### [指示と要件]
下記のエレベータ群管理制御に関する特許公報から、「(58)【調査した分野】(Int.Cl.,DB名)」を含む箇所を起点とし「を備えることを特徴とするエレベータの群管理制御装置。」の直後で止めて、その範囲を一字一句変えずに書き写すこと。

(19)【発行国】日本国特許庁(JP)
(12)【公報種別】特許公報(B1)
(11)【特許番号】
(24)【登録日】2022-02-14
(45)【発行日】2022-02-22
(54)【発明の名称】エレベータの群管理制御装置および群管理制御方法
(51)【国際特許分類】
B66B 1/18 20060101AFI20220215BHJP
【FI】
B66B1/18 K
(21)【出願番号】P 2020206675
(22)【出願日】2020-12-14
【審査請求日】2020-12-14
(73)【特許権者】
【識別番号】390025265
【氏名又は名称】東芝エレベータ株式会社
(74)【代理人】
【識別番号】100083806
【氏名又は名称】三好 秀和
(74)【代理人】
【識別番号】100101247
【氏名又は名称】高橋 俊一
(74)【代理人】
【識別番号】100095500
【氏名又は名称】伊藤 正和
(74)【代理人】
【識別番号】100098327
【氏名又は名称】高松 俊雄
(72)【発明者】
【氏名】槇岡 良祐
(72)【発明者】
【氏名】塩崎 弘太
【審査官】加藤 三慶
(56)【参考文献】
【文献】特許第6972259(JP,B1)
【文献】特開2016-141558(JP,A)
(58)【調査した分野】(Int.Cl.,DB名)
B66B 1/18
(57)【特許請求の範囲】
【請求項1】
複数のエレベータを群管理し、所定階床の乗場に設置された、行先階の方向を指定して前記エレベータの乗りかごを呼ぶ上下呼びを登録する上下呼び登録装置と、行先階を指定してエレベータの乗りかごを呼ぶ行先階呼びを登録する行先階呼び登録装置とに接続され、
乗場呼び登録方式を、前記上下呼びによる登録方式と、前記行先階呼びによる登録方式とで切り替える乗場呼び登録方式切替部と、
前記乗場呼び登録方式切替部により、乗場呼び登録方式が前記上下呼びによる登録方式に切り替えられているときには、呼びが割り当てられていない乗りかごを前記所定階床に帰着させて自動戸開させる自動戸開制御を実行し、
乗場呼び登録方式が前記行先階呼びによる登録方式に切り替えられているときには、前記自動戸開制御を実行せず、
乗場呼び登録方式が前記行先階呼びによる登録方式から前記上下呼びによる登録方式に切り替えられた後、前記所定階床で登録された未応答の行先階呼びがあるときには、前記自動戸開制御を実行しない自動戸開制御部と
を備えることを特徴とするエレベータの群管理制御装置。

### [データ記録]
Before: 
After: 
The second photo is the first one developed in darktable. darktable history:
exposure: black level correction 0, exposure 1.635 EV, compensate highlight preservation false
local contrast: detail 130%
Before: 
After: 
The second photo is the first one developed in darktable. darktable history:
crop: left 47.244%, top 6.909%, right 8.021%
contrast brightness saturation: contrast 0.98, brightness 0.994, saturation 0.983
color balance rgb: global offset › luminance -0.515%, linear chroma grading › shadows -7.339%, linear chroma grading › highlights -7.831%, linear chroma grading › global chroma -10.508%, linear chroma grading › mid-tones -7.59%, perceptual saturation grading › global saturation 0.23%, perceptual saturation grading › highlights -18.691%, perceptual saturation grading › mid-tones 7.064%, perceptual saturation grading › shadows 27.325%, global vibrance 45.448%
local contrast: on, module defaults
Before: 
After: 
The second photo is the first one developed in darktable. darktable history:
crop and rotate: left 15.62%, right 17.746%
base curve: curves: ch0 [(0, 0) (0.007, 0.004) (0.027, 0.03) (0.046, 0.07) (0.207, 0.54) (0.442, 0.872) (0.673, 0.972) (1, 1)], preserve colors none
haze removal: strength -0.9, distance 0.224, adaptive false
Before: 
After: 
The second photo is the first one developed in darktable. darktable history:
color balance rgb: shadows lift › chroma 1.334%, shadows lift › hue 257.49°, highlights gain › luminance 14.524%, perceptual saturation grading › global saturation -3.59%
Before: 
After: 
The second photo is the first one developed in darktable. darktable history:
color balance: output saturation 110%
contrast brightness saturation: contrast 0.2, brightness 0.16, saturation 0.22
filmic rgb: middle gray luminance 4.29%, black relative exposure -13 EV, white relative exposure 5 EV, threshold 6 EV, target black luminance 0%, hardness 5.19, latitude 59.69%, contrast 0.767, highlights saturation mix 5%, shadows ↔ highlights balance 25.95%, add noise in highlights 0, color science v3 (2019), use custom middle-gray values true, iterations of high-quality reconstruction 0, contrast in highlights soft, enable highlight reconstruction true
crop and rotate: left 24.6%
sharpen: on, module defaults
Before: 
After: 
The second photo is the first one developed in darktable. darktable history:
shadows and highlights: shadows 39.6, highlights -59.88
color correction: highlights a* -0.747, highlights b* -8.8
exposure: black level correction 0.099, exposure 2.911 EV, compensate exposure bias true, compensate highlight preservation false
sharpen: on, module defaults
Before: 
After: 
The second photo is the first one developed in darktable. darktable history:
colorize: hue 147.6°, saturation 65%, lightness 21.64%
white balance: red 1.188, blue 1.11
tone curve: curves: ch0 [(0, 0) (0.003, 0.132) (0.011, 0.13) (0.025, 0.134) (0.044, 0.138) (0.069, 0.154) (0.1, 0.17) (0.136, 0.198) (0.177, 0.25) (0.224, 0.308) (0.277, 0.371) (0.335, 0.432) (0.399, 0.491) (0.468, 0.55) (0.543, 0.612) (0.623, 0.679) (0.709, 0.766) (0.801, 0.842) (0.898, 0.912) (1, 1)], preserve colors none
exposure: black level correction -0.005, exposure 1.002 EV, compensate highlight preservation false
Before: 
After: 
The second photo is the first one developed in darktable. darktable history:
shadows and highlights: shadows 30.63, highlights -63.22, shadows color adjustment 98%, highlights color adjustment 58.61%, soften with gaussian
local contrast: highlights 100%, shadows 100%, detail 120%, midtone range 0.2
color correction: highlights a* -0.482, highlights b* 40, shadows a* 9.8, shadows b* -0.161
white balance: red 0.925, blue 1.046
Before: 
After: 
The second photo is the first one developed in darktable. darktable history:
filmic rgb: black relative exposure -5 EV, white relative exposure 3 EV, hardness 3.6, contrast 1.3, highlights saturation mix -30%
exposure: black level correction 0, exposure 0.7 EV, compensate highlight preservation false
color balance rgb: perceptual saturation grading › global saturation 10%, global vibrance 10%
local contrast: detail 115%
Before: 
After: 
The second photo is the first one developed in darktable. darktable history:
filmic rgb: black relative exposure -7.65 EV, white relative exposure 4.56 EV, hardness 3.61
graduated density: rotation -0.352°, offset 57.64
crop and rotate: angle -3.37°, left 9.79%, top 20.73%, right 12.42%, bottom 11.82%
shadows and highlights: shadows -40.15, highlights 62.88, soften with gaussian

### [記述解答]
(58)【調査した分野】(Int.Cl.,DB名)
B66B 1/18
(57)【特許請求の範囲】
【請求項1】
複数のエレベータを群管理し、所定階床の乗場に設置された、行先階の方向を指定して前記エレベータの乗りかごを呼ぶ上下呼びを登録する上下呼び登録装置と、行先階を指定してエレベータの乗りかごを呼ぶ行先階呼びを登録する行先階呼び登録装置とに接続され、
乗場呼び登録方式を、前記上下呼びによる登録方式と、前記行先階呼びによる登録方式とで切り替える乗場呼び登録方式切替部と、
前記乗場呼び登録方式切替部により、乗場呼び登録方式が前記上下呼びによる登録方式に切り替えられているときには、呼びが割り当てられていない乗りかごを前記所定階床に帰着させて自動戸開させる自動戸開制御を実行し、
乗場呼び登録方式が前記行先階呼びによる登録方式に切り替えられているときには、前記自動戸開制御を実行せず、
乗場呼び登録方式が前記行先階呼びによる登録方式から前記上下呼びによる登録方式に切り替えられた後、前記所定階床で登録された未応答の行先階呼びがあるときには、前記自動戸開制御を実行しない自動戸開制御部と
を備えることを特徴とするエレベータの群管理制御装置。